10. So far as limitation is concerned, however, in the absence of special provision relating to it, it must be determined under the provisions of the Indian Limitation Act, 1908. Article 110 and Article 116 of the Schedule to the Act were referred to at the Bar, but neither of them is applicable. They relate to liabilities arising out of contract. I have held above that the liability for cess in this case is statutory. There being no specific provision in the Act for a suit for arrears of cess, it will be governed by the residuary Article, Article 120 of the schedule to the Act. A case directly in point is ‘RAJA OF VIZIANAGRAM v. DINDI CHINA THAMMANNA’, I L R (1937) Mad, 498 Vide also ‘SECRETARY OF STATE v. GURU PROSHAD’, 20 Cal 51 (PB).

11. For these reasons, I consider that there is no merit in the appeal and it must be dismissed with costs.

Lakshmikanta Jha, C. J.

12. I agree. The suit is for recovery of cess due from the defendants from the last quarter of 1943 to the second quarter of 1949. The plaintiffs’ claim for a period in excess of three years would be barred if the amount claimed be deemed to be ‘rent’ either vithin the meaning of the Bihar Tenancy Act or within the meaning of the Limitation Act. On a construction of the deed, under which the leasehold was created and relevant portions of which have been quoted by my learned brother, there is no manner of doubt in my mind that a lease for the purpose of collecting rent was created and not an agricultural lease for purposes of cultivation. If there was no agricultural lease, the cess claimed in the suit cannot be deemed to form part of the rent of the land in suit and the contention of the defendants that the special rule of limitation under Article 2 of the third schedule of the Bihar Tenancy Act applies must fail.

13. The next question is whether cess can be deemed to be rent within the meaning of the
Limitation Act. I may observe that the word ‘rent’ has not been defined in the Limitation
Act
although there is provision in Article 110 providing for a period for the realization of rent.
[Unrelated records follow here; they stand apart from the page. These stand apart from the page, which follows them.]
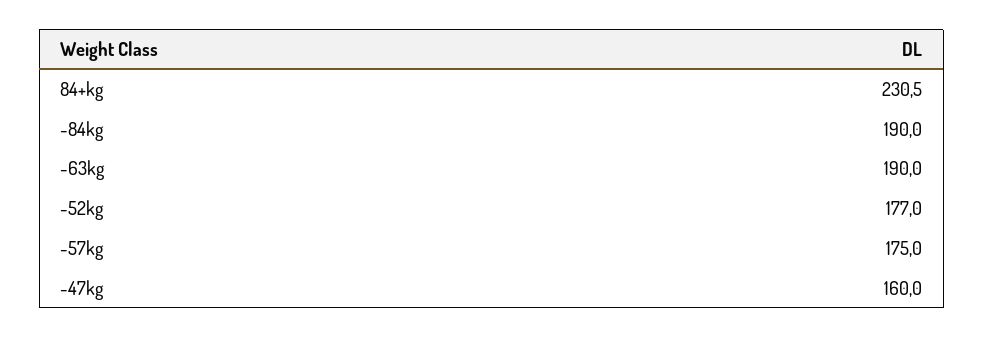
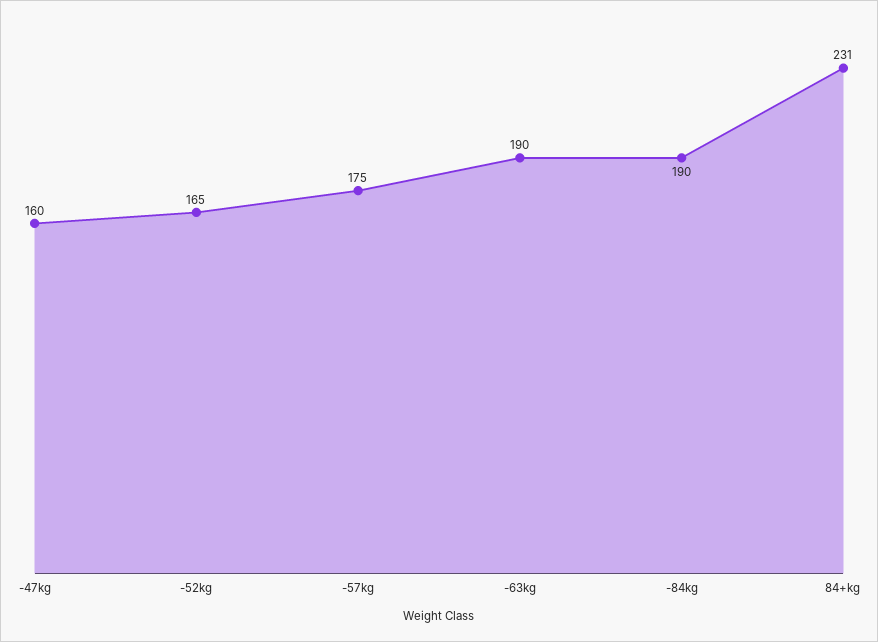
  {
    "84+kg": 230.5,
    "-84kg": 190,
    "-63kg": 190,
-   "-52kg": 177,
+   "-52kg": 165,
    "-57kg": 175,
    "-47kg": 160
  }

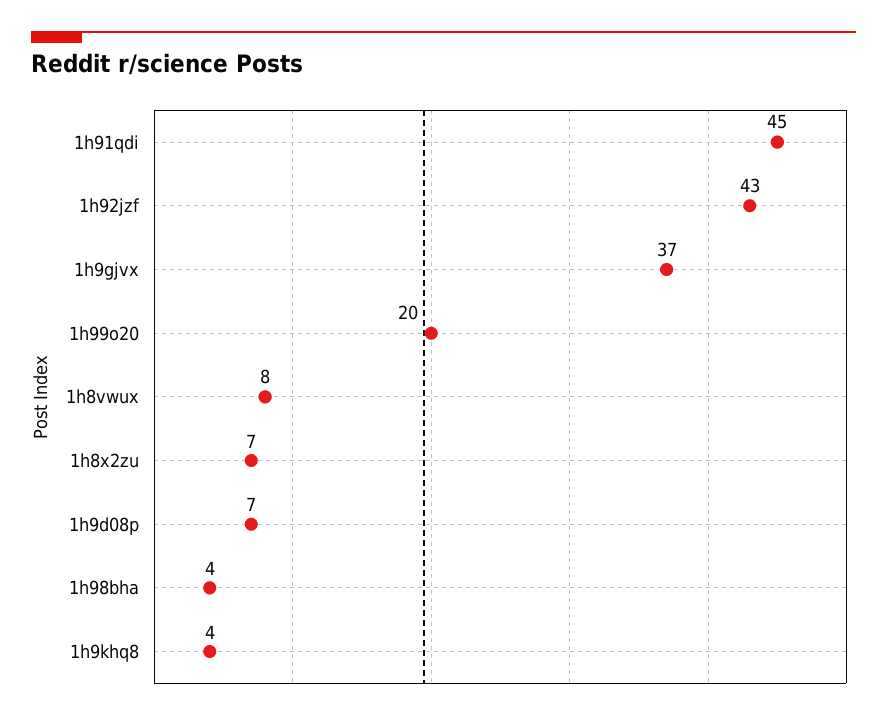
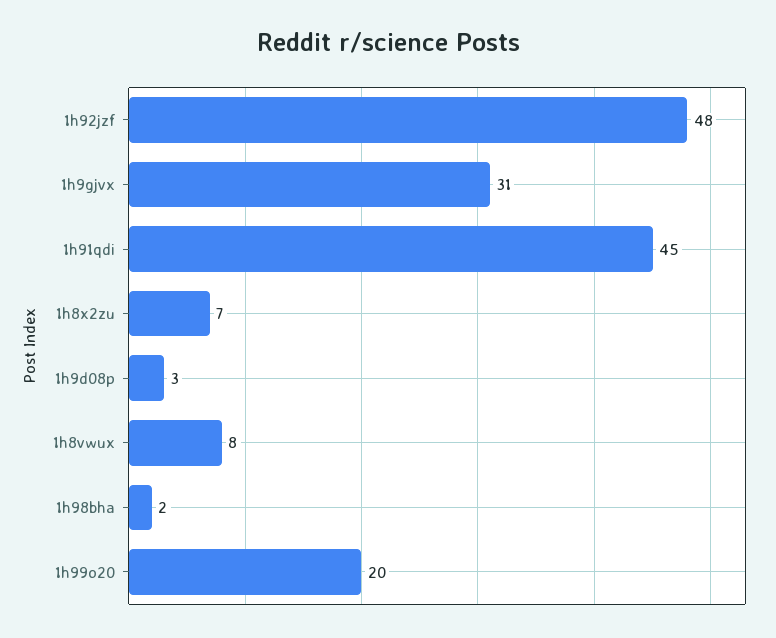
  {
    "1h91qdi": 45,
-   "1h92jzf": 43,
+   "1h92jzf": 48,
-   "1h9gjvx": 37,
+   "1h9gjvx": 31,
    "1h99o20": 20,
    "1h8vwux": 8,
    "1h8x2zu": 7,
-   "1h9d08p": 7,
+   "1h9d08p": 3,
-   "1h98bha": 4,
+   "1h98bha": 2
-   "1h9khq8": 4
  }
The Limitation Act provides different periods of limitation for different classes of cases and
for different kinds of claims. Therefore, it is for the defendants to show under what specific
provision of the Limitation Act the suit could be brought apart from Article 120 which is the
residuary Article applicable to all cases which cannot be brought under one or other of the
different Articles of the Limitation Act. The learned Counsel for the appellants tried to bring
‘cess’ within the meaning of ‘rent’, but I am unable to accept this contention. ‘Rent’ always
presupposes a contractual obligation to compensate the grantor for the loss of the use of the
property of which he is deprived under a contract for the benefit of the grantee. ‘Cess’ can
not be said to be a liability incurred under any contractual obligation: it is a statutory liability imposed under the provisions of the Cess Act and may be enhanced from time to time
under the provisions of the Act. The liability for payment of cess being a statutory obligation and there being no specific provision in the Limitation Act prescribing a period of
Limitation for such cases, Article 120 must apply and govern the present case. Therefore, in
my opinion, no part of the claim is barred by Limitation.